U.S. Treasury Seeks Massive Expansion of Warrantless Surveillance & Powers to Sanction Open-Source Software

"This week, the U.S. Department of the Treasury sent a letter to the heads of the Senate Banking and House Financial Services Committees. Included with the letter was a memo titled “Potential Options to Strengthen Counter-Terrorist Financing Authorities.”

U.S. Treasury Seeks Massive Expansion of Warrantless Surveillance & Powers to Sanction Open-Source Software
Source: Loc's Public Domain Archive.
  • There were several recommendations, but three are particularly noteworthy," wrote CoinCenter.
  • "So much of the analysis of these proposals will ultimately depend on how they are drafted in legislative text.'
  1. Treasury’s proposals begin with a vague recommendation about a new authority analogous to secondary sanctions.
    1. While vague in form, Treasury has previously advocated for limitations on certain “transmittals of funds,” a term intended to give the Treasury Department authority to stop U.S. financial institutions from engaging in certain cryptocurrency transactions.
    2. These special measures range from information-gathering and record-keeping requirements (as we saw Treasury recently impose on financial institutions interacting with mixers), to a complete prohibition on a U.S. financial institution from having a correspondent account or a payable-through account for a foreign financial institution.
  2. The recommendations go on, however, to claim to close “loopholes in Treasury authorities.”
    1. It does this by defining “virtual asset wallet providers, certain blockchain validator nodes, and decentralized finance services” as “financial institutions.”
    2. This definition would make each of these entities subject to the Bank Secrecy Act (BSA). Treasury also recommends that “DeFi service providers, noncustodial wallet providers, miners, and validators” all be treated the same as financial institutions and banks.
  3. Finally, the recommendations also include making “blockchain nodes or other elements of cryptocurrency transactions” subject to the International Emergency Economic Powers Act (IEEPA).
    1. This authority would allow Treasury to sanction these entities, some of which may only be software. The explanation for why this is necessary includes a mention of Tornado Cash litigation, which includes a lawsuit Coin Center has filed against Treasury.

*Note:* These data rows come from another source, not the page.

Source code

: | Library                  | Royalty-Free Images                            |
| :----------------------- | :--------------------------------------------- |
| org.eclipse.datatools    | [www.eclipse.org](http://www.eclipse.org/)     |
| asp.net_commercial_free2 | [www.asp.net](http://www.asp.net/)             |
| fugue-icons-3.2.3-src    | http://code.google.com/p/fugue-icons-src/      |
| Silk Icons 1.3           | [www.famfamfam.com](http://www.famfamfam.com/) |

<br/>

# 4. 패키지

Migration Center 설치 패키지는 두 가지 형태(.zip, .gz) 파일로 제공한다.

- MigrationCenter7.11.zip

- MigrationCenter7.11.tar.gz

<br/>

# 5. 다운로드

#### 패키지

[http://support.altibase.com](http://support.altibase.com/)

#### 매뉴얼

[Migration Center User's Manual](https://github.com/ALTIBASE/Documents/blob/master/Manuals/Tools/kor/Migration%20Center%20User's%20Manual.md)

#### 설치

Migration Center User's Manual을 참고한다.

According to CoinDesk, U.S. Treasury is also looking for powers over overseas stablecoin issuers such as Tether.

  • "Deputy Secretary of the Treasury Wally Adeyemo has lobbied senior members of Congress with a proposal that he called "a set of common-sense recommendations to expand our authorities and broaden our tools and resources to go after illicit actors in the digital asset space," reported CoinDesk.
"Legislation could explicitly authorize OFAC to exercise extraterritorial jurisdiction over transactions in stablecoins pegged to the USD (or other dollar-denominated transactions) as they generally would over USD transactions," the proposal suggested, giving a reach into transactions that the document notes "involve no U.S. touchpoints."
  • "Adeyemo doubled down on that idea in his Wednesday remarks, saying that non-U.S. stablecoin issuers shouldn't be able to use the U.S. dollar without "procedures to prevent terrorists from abusing their platform."